My air fryer doesn't even have a preheat option


----------



## Josh R (Dec 4, 2010)

Burgers done perfect in 15 minutes and crinkle cut fries perfect in around 12 minutes. Damn, this thing is awesome!!

Sent from my SM-G981U using Tapatalk


----------



## jiggin is livin (Jan 7, 2011)

We just replaced out original air fryer with a 10qt one. It has a basket that tumbles and does the BEST fries I have ever had. Tater tots turn into crispy hash in it though. Lol

It has a rotisserie for a whole chicken that is done perfect and amazing as well.

It has a setting for roast, bake, toast, dehydrate and air fry. We absolutely love it.

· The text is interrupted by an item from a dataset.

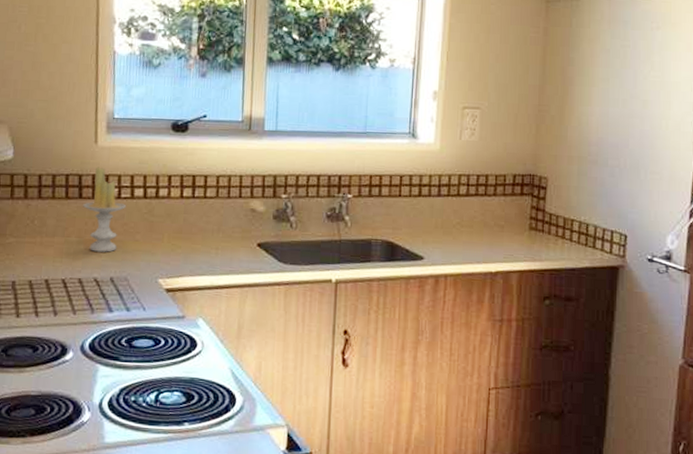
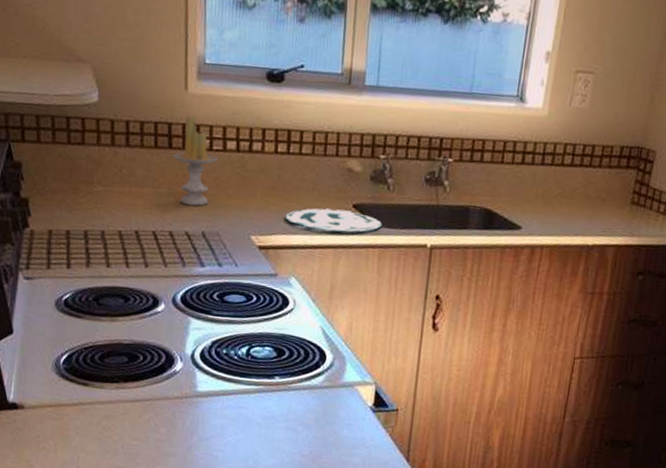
plate: none [191,248,287,271] -> present [285,208,383,232]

Did chicken wings in it the other night. My wife seasoned up some flour and did an egg wash and then light breading. They turned out fantastic, with or without sauce.


----------



## vans (Jan 26, 2006)

jiggin is livin said:


> We just replaced out original air fryer with a 10qt one. It has a basket that tumbles and does the BEST fries I have ever had. Tater tots turn into crispy hash in it though. Lol
> 
> It has a rotisserie for a whole chicken that is done perfect and amazing as well.
> 
> ...


What brand/model?
Sounds like I need one


Sent from my iPhone using Michigan Sportsman


----------



## DanSS26 (Jul 10, 2008)

I had a basket one. Upgraded to a three self unit. We use it regularly.


----------



## DEDGOOSE (Jan 19, 2007)

I've had a basket one. I've nailed checkers fries, Nathan's Onion rings and bacon lol Mines hot, cooking times are less.

I've done fish it was ok. The other night I did bone in skin on thighs with just seasoning ******* nailed it. Perfectly crisp bite through skin, all fat rendered.. Totally impressed..

Thought about bigger one but unless it truly is gonna replace a lot cannot justify


----------